Duplicate Data but different value in target
Hi All,
I am dealing with a small data of 120 rows and 5 features with binary target Valid or Not Valid.I have some duplicate rows where all the input features are same but the target values is different as you can see below (sample data its nor original data).How will the model treat those values ? is it ambiguous data ? i ran the model and it was not able to classify the not valid cases as i have only 32 cases out of 120 as Not Valid and most of them are having the duplicates where it has a valid result also with same inputs ? what should i do ?
Att1 Att2 Att3 Target
F3 G929 P2 Valid
F3 G929 P2 Not Valid
F2 G929 P3 Not Valid
F2 G929 P3 Valid
Regards,
Vishnu
Best Answers
-
Knut-RM Administrator, Employee-RapidMiner, Member, University Professor Posts: 113 Administrator
given that you have valid and invalid flags for the same combination of values in the attributes how can you expect the model to learn and consequently identify those?

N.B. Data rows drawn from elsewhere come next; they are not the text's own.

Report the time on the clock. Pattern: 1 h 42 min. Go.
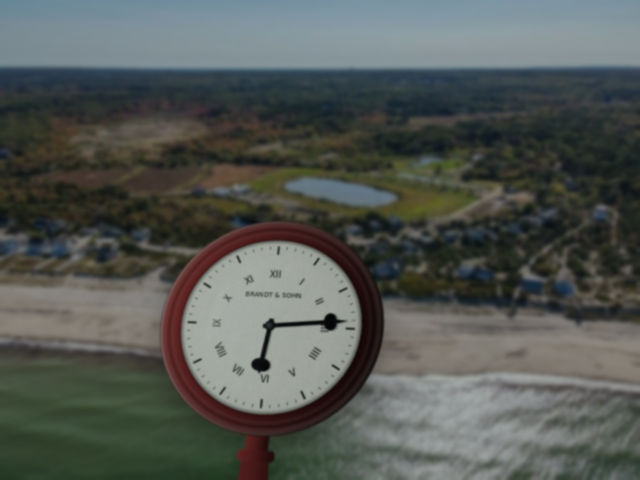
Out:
6 h 14 min
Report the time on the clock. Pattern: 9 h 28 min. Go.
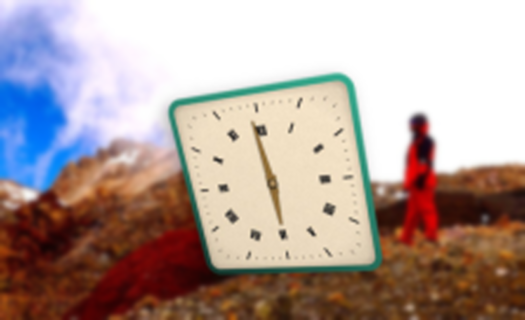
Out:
5 h 59 min
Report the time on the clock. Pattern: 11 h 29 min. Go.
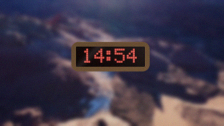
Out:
14 h 54 min
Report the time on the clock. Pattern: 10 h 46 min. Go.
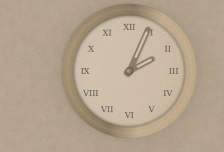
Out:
2 h 04 min
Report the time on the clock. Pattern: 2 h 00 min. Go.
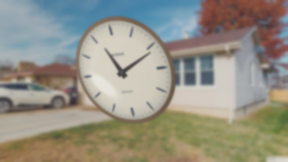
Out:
11 h 11 min
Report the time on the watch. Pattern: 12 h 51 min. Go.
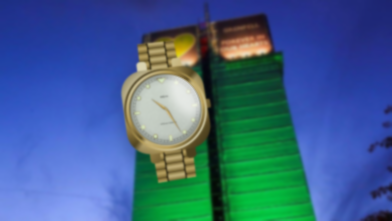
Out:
10 h 26 min
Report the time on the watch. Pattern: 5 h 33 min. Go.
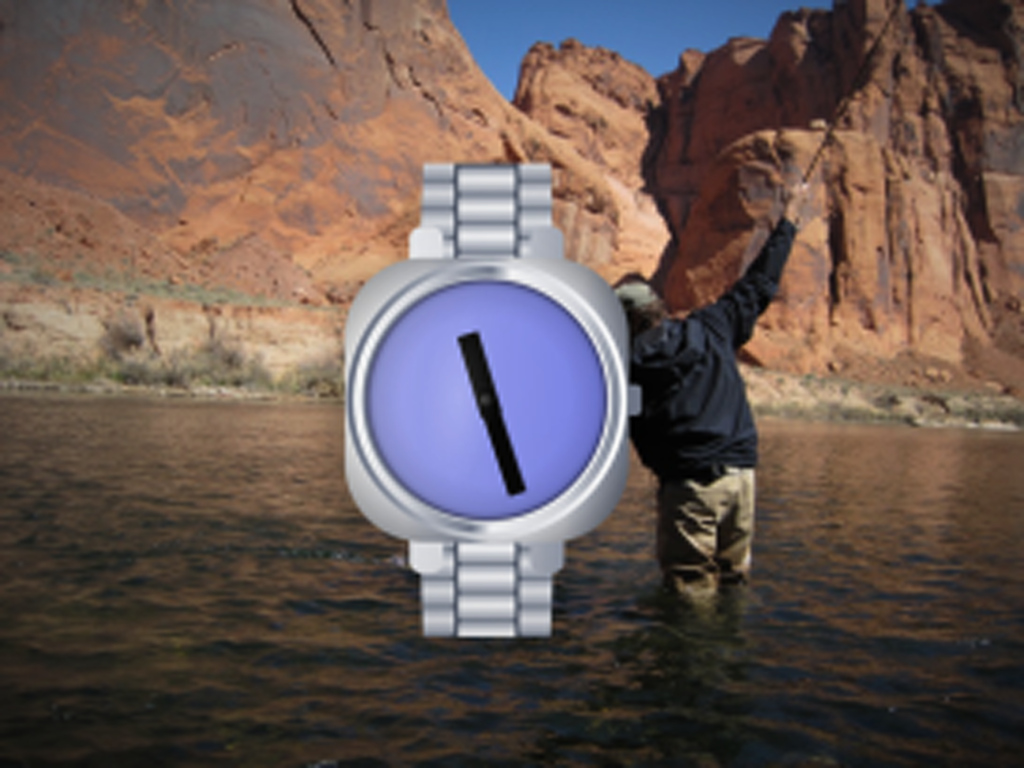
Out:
11 h 27 min
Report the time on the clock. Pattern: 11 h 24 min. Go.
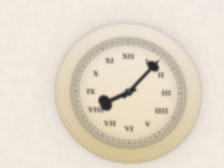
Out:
8 h 07 min
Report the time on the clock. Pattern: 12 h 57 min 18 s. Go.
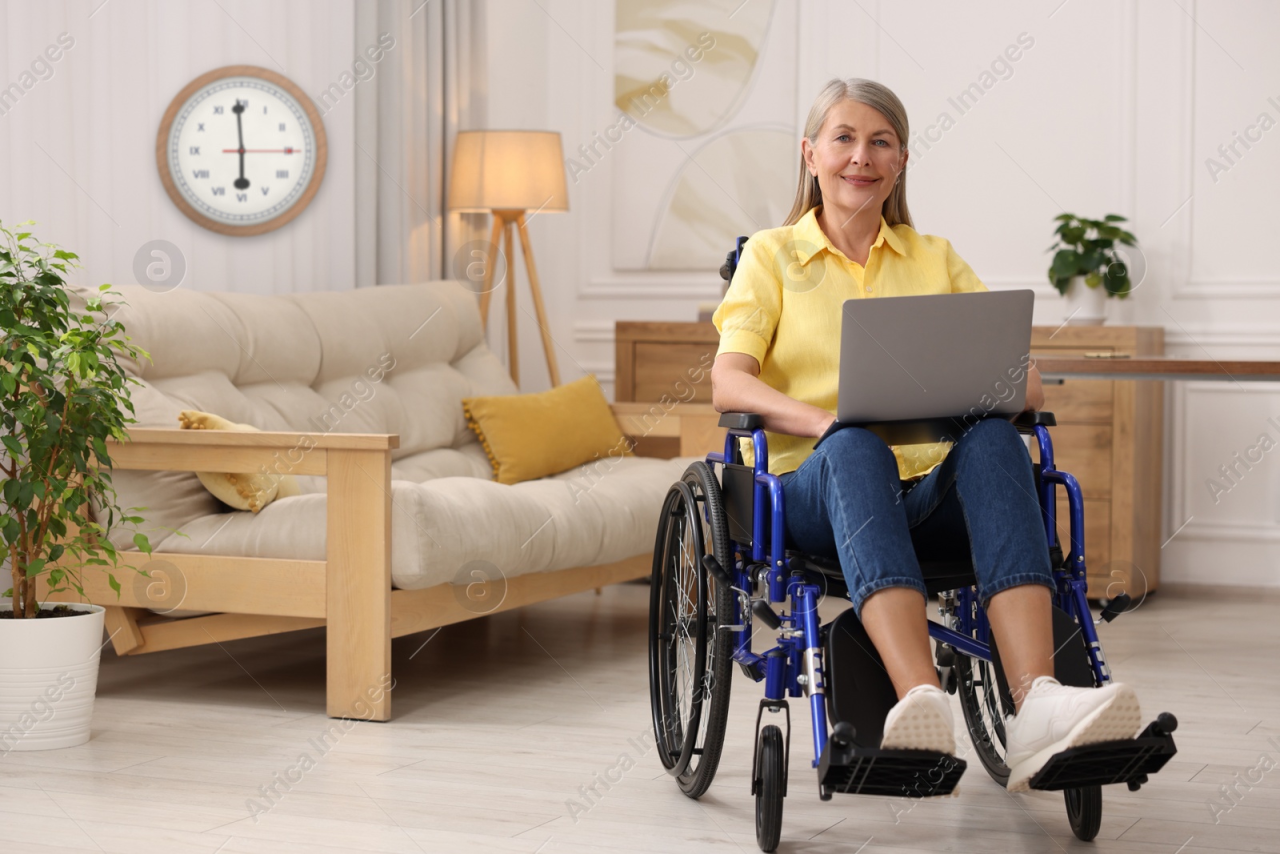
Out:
5 h 59 min 15 s
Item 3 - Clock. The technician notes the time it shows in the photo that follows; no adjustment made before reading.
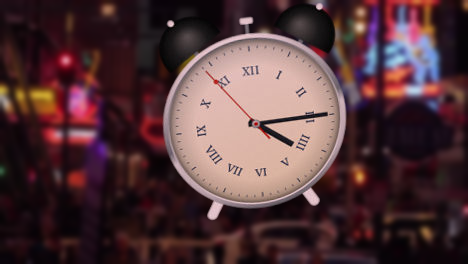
4:14:54
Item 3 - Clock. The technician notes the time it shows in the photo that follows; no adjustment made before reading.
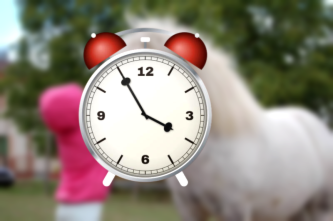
3:55
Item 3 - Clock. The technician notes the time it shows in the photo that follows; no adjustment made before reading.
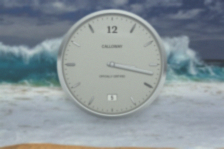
3:17
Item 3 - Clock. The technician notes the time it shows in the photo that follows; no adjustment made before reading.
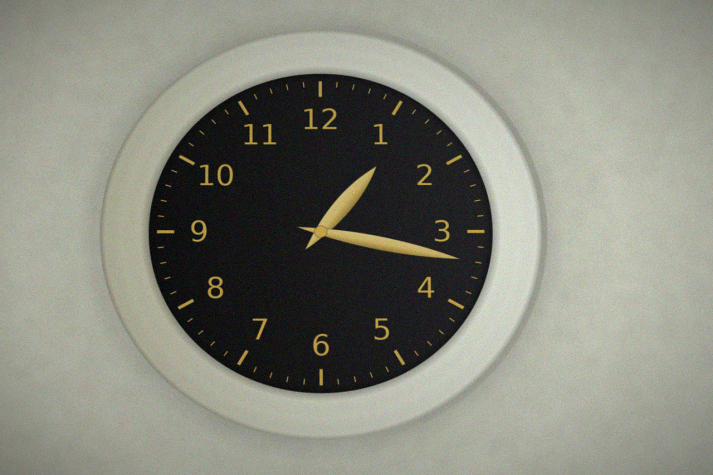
1:17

The model needs to find patterns in order to make a prediction. If you are not providing a pattern then there is no real result to be expected. You should go through the data and make sure you have one lable with the same combination of data. So you want to use a remove duplicate. Probably you need to sort them first on order to maintain (Valid/invalid) the "right" one from the filtering or you do it manually given your small data set.
2 -
Telcontar120 RapidMiner Certified Analyst, RapidMiner Certified Expert, Member Posts: 1,635 Unicorn
Sorry, this is a community support forum but not an academic research journal! And I'm an experienced data scientist but not an academic myself--so this type of thinking is actually somewhat mystifying to me. There is much about current best practice in data science that you would have a hard time finding specific academic references to substantiate.
1
Answers
Actually, in these ambiguous cases, you might be better off removing BOTH of the conflicting input records. It somewhat depends on the data and the use case, but the consequence of removing only one duplicate and leaving the other in is that you are teaching the model to associate a particular pattern with one particular outcome that is actually ambiguous in real life. If one outcome is much more important to you than another, this may be sensible (e.g., in fraud detection), but in other types of outcomes, this may lead to undesirable results. So if you have a large enough sample and your misclassification costs are somewhat symmetrical, I would recommend to omit them all.
Lindon Ventures
Data Science Consulting from Certified RapidMiner Experts
@Telcontar120@Knut-RM
Hi All,
i just want to confirm one thing regarding the duplicates.if i have 10 record all are duplicates and 9 of them have taget label as pass and 1 as fail.so in this case if i remove the diplicates then i will end up with 2 record with all input features are same but the target is different(one pass and one fail) which is ambiguous . if i don't remove those duplicates i am giving more weight to those 9 records than the last record ? is it correct?
Regards,
Vishnu
Correct. And if you remove all the ambiguous records (per my suggestion) then you are not giving weight to either side.
Lindon Ventures
Data Science Consulting from Certified RapidMiner Experts
@Telcontar120 is there any offical page or book where it was mentioned the same information,actually my mananger asked me to show the proper referene for this explanation.
Regards,
Vishnu